= Beginning of Section =
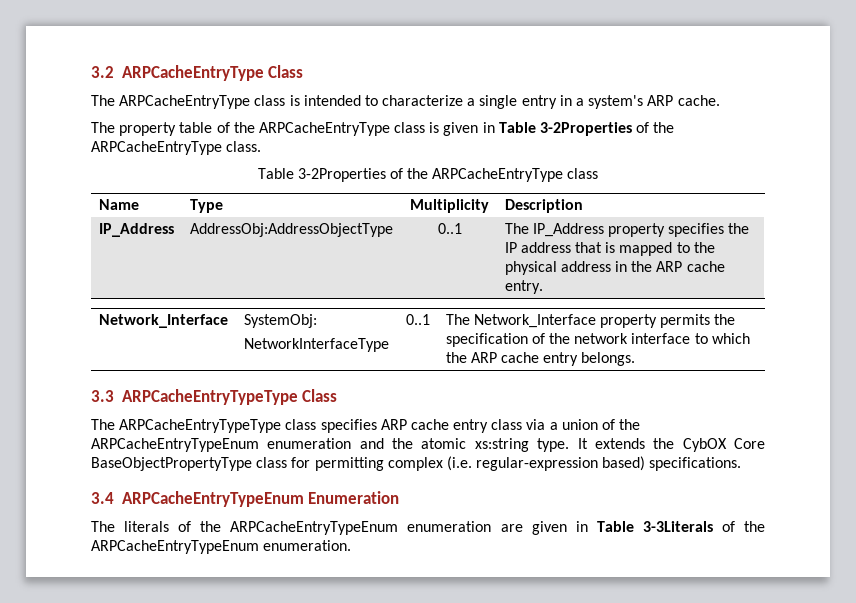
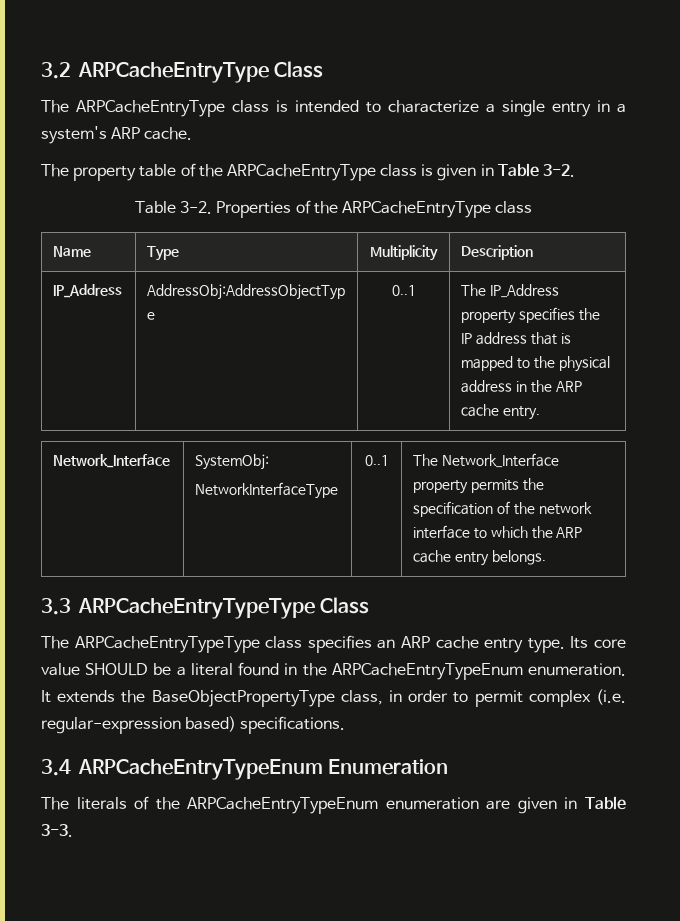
[540,122,675,136] [91,141,262,155] [257,168,386,182] 3-2Properties of the ARPCacheEntryType class. // Table 3-2Properties -> [543,164,576,177] [134,201,292,218] 3-2. // Table 3-2. Properties
[380,419,641,433] [91,438,766,452] [91,457,384,471] ARP cache entry class via a union of the ARPCacheEntryTypeEnum enumeration and the atomic xs:string type. It extends the CybOX Core BaseObjectPropertyType class for permitting -> [377,636,626,653] [41,662,626,680] [41,690,523,707] an ARP cache entry type. Its core value SHOULD be a literal found in the ARPCacheEntryTypeEnum enumeration. It extends the BaseObjectPropertyType class, in order to permit
[642,521,766,532] [91,540,352,554] 3-3Literals of the ARPCacheEntryTypeEnum enumeration. -> [41,824,73,837] 3-3.

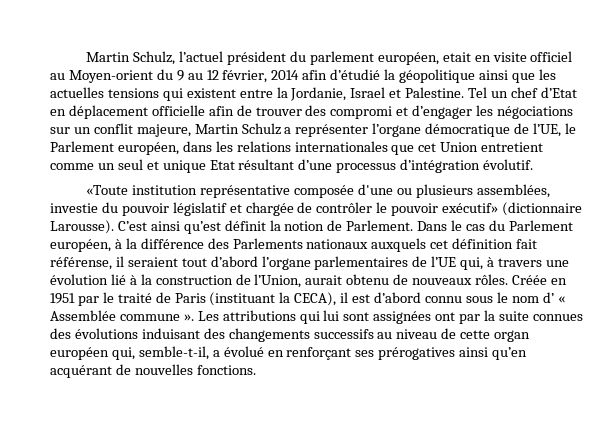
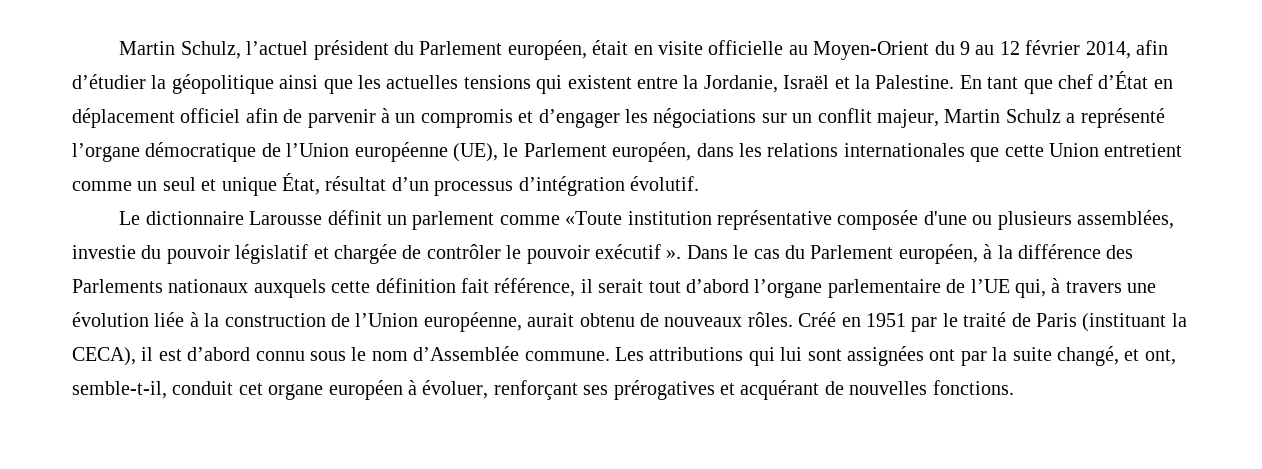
[309,51,573,65] [50,69,381,83] parlement européen, etait en visite officiel au Moyen-orient du 9 au 12 février, 2014 afin d’étudié -> [419,40,1169,60] [72,74,146,89] Parlement européen, était en visite officielle au Moyen-Orient du 9 au 12 février 2014, afin d’étudier
[350,87,577,98] Israel et Palestine. Tel un chef d’Etat -> [783,71,1149,94] Israël et la Palestine. En tant que chef d’État
[151,105,205,116] officielle -> [180,108,241,123] officiel
[255,105,393,119] trouver des compromi -> [307,108,513,128] parvenir à un compromis
[136,124,191,137] majeure, -> [876,109,939,128] majeur,
[295,124,369,137] représenter -> [1080,108,1165,128] représenté
[533,123,562,137] l’UE, -> [286,142,498,162] l’Union européenne (UE),
[418,143,437,152] cet -> [1004,145,1044,157] cette
[209,159,333,170] Etat résultant d’une -> [282,173,429,195] État, résultat d’un
(534, 164) none -> [119,210,560,230] Le dictionnaire Larousse définit un parlement comme
[442,202,583,216] [50,220,414,234] exécutif» (dictionnaire Larousse). C’est ainsi qu’est définit la notion de Parlement. -> [594,244,682,259] exécutif ».
[430,240,449,249] cet -> [331,281,371,293] cette
[50,256,178,270] référense, il seraient -> [494,278,644,297] référence, il serait
[314,256,409,270] parlementaires -> [827,279,941,298] parlementaire
[110,274,126,285] lié -> [154,312,185,327] liée
[254,274,302,288] l’Union, -> [355,312,522,332] l’Union européenne,
[511,275,547,285] Créée -> [798,312,837,327] Créé
[542,292,565,303] [50,310,194,321] d’ « Assemblée commune ». -> [413,346,610,361] d’Assemblée commune.
[532,314,583,321] [50,328,531,342] [50,346,284,360] connues des évolutions induisant des changements successifs au niveau de cette organ européen qui, semble-t-il, a évolué en -> [1056,346,1176,366] [72,380,489,400] changé, et ont, semble-t-il, conduit cet organe européen à évoluer,
[459,347,528,360] ainsi qu’en -> [719,383,735,395] et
= End of Section =
▶ _Activity_: Copy everything in the listing above exactly except the pictures.

▶ _Response for this exercise_:
[540,122,675,136] [91,141,262,155] [257,168,386,182] 3-2Properties of the ARPCacheEntryType class. // Table 3-2Properties -> [543,164,576,177] [134,201,292,218] 3-2. // Table 3-2. Properties
[380,419,641,433] [91,438,766,452] [91,457,384,471] ARP cache entry class via a union of the ARPCacheEntryTypeEnum enumeration and the atomic xs:string type. It extends the CybOX Core BaseObjectPropertyType class for permitting -> [377,636,626,653] [41,662,626,680] [41,690,523,707] an ARP cache entry type. Its core value SHOULD be a literal found in the ARPCacheEntryTypeEnum enumeration. It extends the BaseObjectPropertyType class, in order to permit
[642,521,766,532] [91,540,352,554] 3-3Literals of the ARPCacheEntryTypeEnum enumeration. -> [41,824,73,837] 3-3.

[309,51,573,65] [50,69,381,83] parlement européen, etait en visite officiel au Moyen-orient du 9 au 12 février, 2014 afin d’étudié -> [419,40,1169,60] [72,74,146,89] Parlement européen, était en visite officielle au Moyen-Orient du 9 au 12 février 2014, afin d’étudier
[350,87,577,98] Israel et Palestine. Tel un chef d’Etat -> [783,71,1149,94] Israël et la Palestine. En tant que chef d’État
[151,105,205,116] officielle -> [180,108,241,123] officiel
[255,105,393,119] trouver des compromi -> [307,108,513,128] parvenir à un compromis
[136,124,191,137] majeure, -> [876,109,939,128] majeur,
[295,124,369,137] représenter -> [1080,108,1165,128] représenté
[533,123,562,137] l’UE, -> [286,142,498,162] l’Union européenne (UE),
[418,143,437,152] cet -> [1004,145,1044,157] cette
[209,159,333,170] Etat résultant d’une -> [282,173,429,195] État, résultat d’un
(534, 164) none -> [119,210,560,230] Le dictionnaire Larousse définit un parlement comme
[442,202,583,216] [50,220,414,234] exécutif» (dictionnaire Larousse). C’est ainsi qu’est définit la notion de Parlement. -> [594,244,682,259] exécutif ».
[430,240,449,249] cet -> [331,281,371,293] cette
[50,256,178,270] référense, il seraient -> [494,278,644,297] référence, il serait
[314,256,409,270] parlementaires -> [827,279,941,298] parlementaire
[110,274,126,285] lié -> [154,312,185,327] liée
[254,274,302,288] l’Union, -> [355,312,522,332] l’Union européenne,
[511,275,547,285] Créée -> [798,312,837,327] Créé
[542,292,565,303] [50,310,194,321] d’ « Assemblée commune ». -> [413,346,610,361] d’Assemblée commune.
[532,314,583,321] [50,328,531,342] [50,346,284,360] connues des évolutions induisant des changements successifs au niveau de cette organ européen qui, semble-t-il, a évolué en -> [1056,346,1176,366] [72,380,489,400] changé, et ont, semble-t-il, conduit cet organe européen à évoluer,
[459,347,528,360] ainsi qu’en -> [719,383,735,395] et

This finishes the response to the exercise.